In dem Buch hat sich die Gräfin zusammen mit ihrem Knecht Maschmann und der jungen Haushälterin Meta schon vor Ausbruch des 2. Weltkriegs auf eine Hallig bei den nordfriesischen Inseln zurückgezogen. Dort führt sie ein beschauliches, fast einsiedlerhaftes Leben in Einklang mit der Natur und den von ihr über alles geliebten Tieren. Als kurz vor Ende des 2. Weltkrieges ein englischer Pilot im angrenzenden Watt notlanden muss, bekommt ihre bis ins hohe Alter aufrecht gehaltene Contenance erste Risse. Die zu tiefst gutherzige und hilfsbereite Gräfin hat über Jahrzehnte ein bitteres Geheimnis gehütet...

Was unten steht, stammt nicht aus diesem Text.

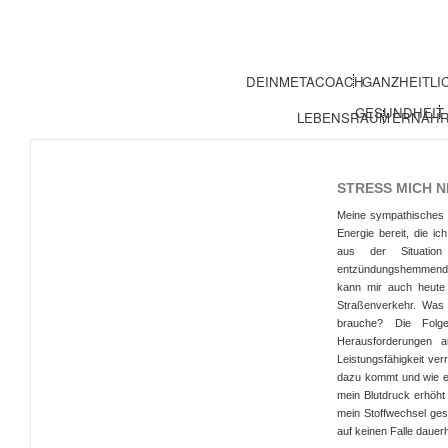
DEINMETACOACH
GANZHEITLI
GESUNDHEIT
LEBENSRAUM
ERNÄH
STRESS MICH N
Meine sympathisches Ne
Energie bereit, die i
aus der Situatio
entzündungshemmend u
kann mir auch heute 
Straßenverkehr. Was i
brauche? Die Folg
Herausforderungen a
Leistungsfähigkeit ver
dazu kommt und wie er
mein Blutdruck erhöht
mein Stoffwechsel gest
auf keinen Falle dauerh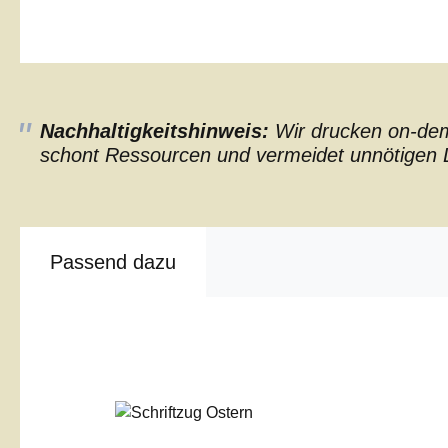
Nachhaltigkeitshinweis:
Wir drucken on-dema
schont Ressourcen und vermeidet unnötigen L
Passend dazu
Produktgalerie überspringen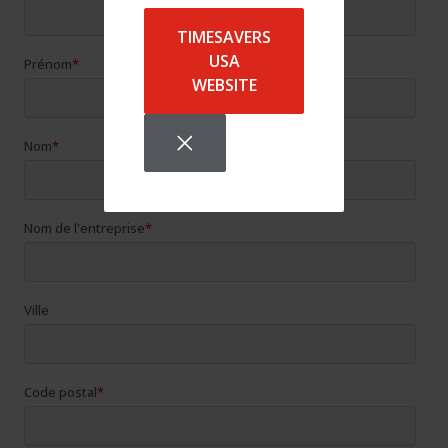
TIMESAVERS
USA
WEBSITE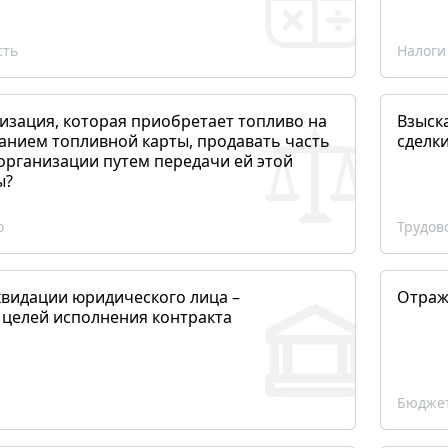
сть
Налоги
изация, которая приобретает топливо на
Взыск
анием топливной карты, продавать часть
сделк
организации путем передачи ей этой
ы?
о
Трудов
квидации юридического лица –
Отраж
 целей исполнения контракта
Бюджет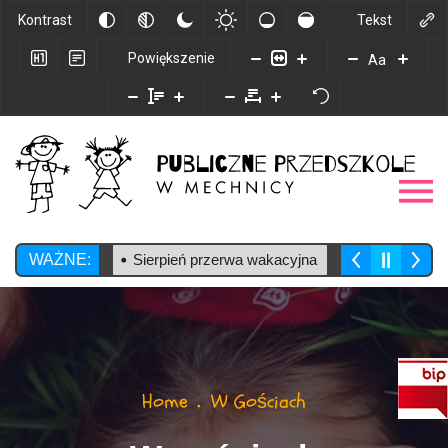
Kontrast
Tekst
Powiększenie
Aa
WAŻNE:
Sierpień przerwa wakacyjna
Home
W Gościach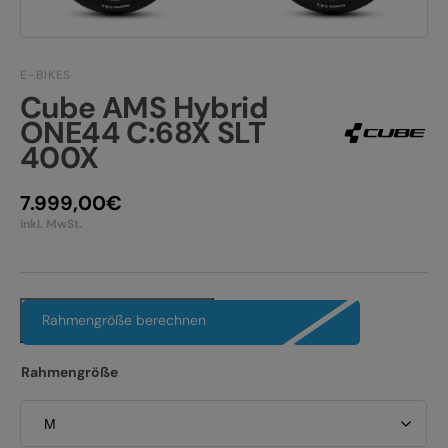
JOBS
E-BIKE FULLY
KONTAKT
E-BIKE HARDTAIL
E-BIKES
Cube AMS Hybrid
PRODUKTRÜCKRUFE
E-BIKE TOUR
ONE44 C:68X SLT
400X
Alle entdecken
7.999,00
€
inkl. MwSt.
Alle entdecken
Rahmengröße berechnen
Rahmengröße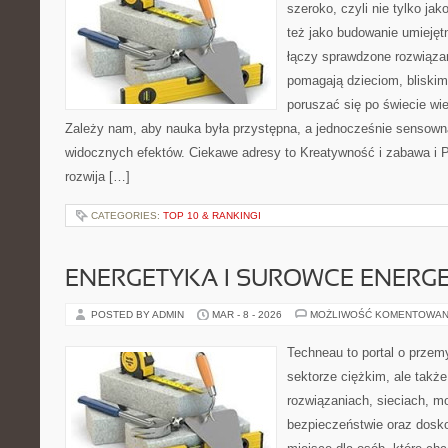
szeroko, czyli nie tylko jak
też jako budowanie umiejęt
łączy sprawdzone rozwiązani
pomagają dzieciom, bliski
poruszać się po świecie wi
Zależy nam, aby nauka była przystępna, a jednocześnie sensowna
widocznych efektów. Ciekawe adresy to Kreatywność i zabawa i P
rozwija […]
CATEGORIES:
TOP 10 & RANKINGI
ENERGETYKA I SUROWCE ENERG
POSTED BY ADMIN
MAR - 8 - 2026
MOŻLIWOŚĆ KOMENTOWAN
Techneau to portal o przem
sektorze ciężkim, ale także
rozwiązaniach, sieciach, mo
bezpieczeństwie oraz dosk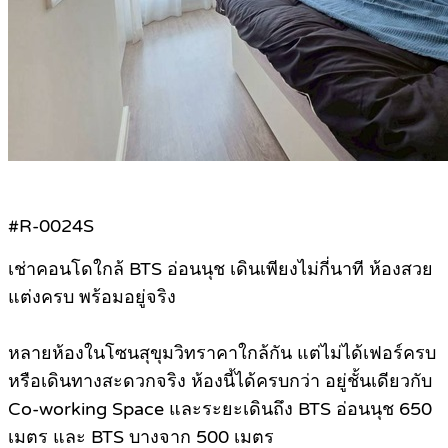
#R-0024S
เช่าคอนโดใกล้ BTS อ่อนนุช เดินเพียงไม่กี่นาที ห้องสวย
แต่งครบ พร้อมอยู่จริง
หลายห้องในโซนสุขุมวิทราคาใกล้กัน แต่ไม่ได้เฟอร์ครบ
หรือเดินทางสะดวกจริง ห้องนี้ได้ครบกว่า อยู่ชั้นเดียวกับ
Co-working Space และระยะเดินถึง BTS อ่อนนุช 650
เมตร และ BTS บางจาก 500 เมตร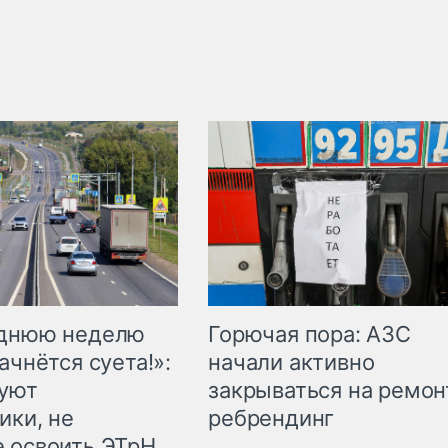
Горючая пора: АЗС
еднюю неделю
начали активно
ачнётся суета!»:
закрываться на ремон
куют
ребрендинг
ики, не
 освоить ЭТрН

Dies ist ein Buch über die Menschlichkeit und Empathie in den dunklesten Zeiten der Menschheit. Auch wenn der Erzählstil und Handlung ruhig und gelassen daherkommen, schwelen untergründig große Emotionen. Die Bedrohungen und Gefahren, denen Gegner und Widerstandkämpfer des 3. Reiches ausgesetzt waren, sind überall greifbar. Doch auf der kleinen Hallig werden vorgeschriebene Feindbilder demontiert und auch der Feind zum Menschen. Jeder trägt seine eigenen Verwundungen in sich.

Am Rande dieser zarten, tiefgründigen Erzählung um die Hallig-Gräfin entspannt sich sogar ganz wie nebenbei eine kleine Liebesgeschichte.

Das einzige, was mich an der Erzählung gestört hat, ist, dass es im Umfeld der Gräfin einschließlich des gestrandeten Briten zu viele "Gutmenschen" gibt. Das erscheint mir einfach zu unglaubwürdig. Es gibt zu wenig Ambivalenzen, Zweifel und Ängste am eigenen Tun, auch von Verrat und Hintergehen keine Spur. Das Buch ist dadurch kurz davor ins Kitschige abzugleiten, aber es bekommt in meinen Augen die Kurve, denn die Gefahr, die von den Nazis ausgeht, ist immer unsichtbar vorhanden.

Fazit: Ich habe dieses Buch sehr gerne gelesen und werde es weiter empfehlen. Letztlich zeigt es doch, dass wir alle - ob Freund, ob Feind - doch nur Menschen sind und auch in den schlimmsten Zeiten unsere Menschlichkeit bewahren sollten. Lesenswert!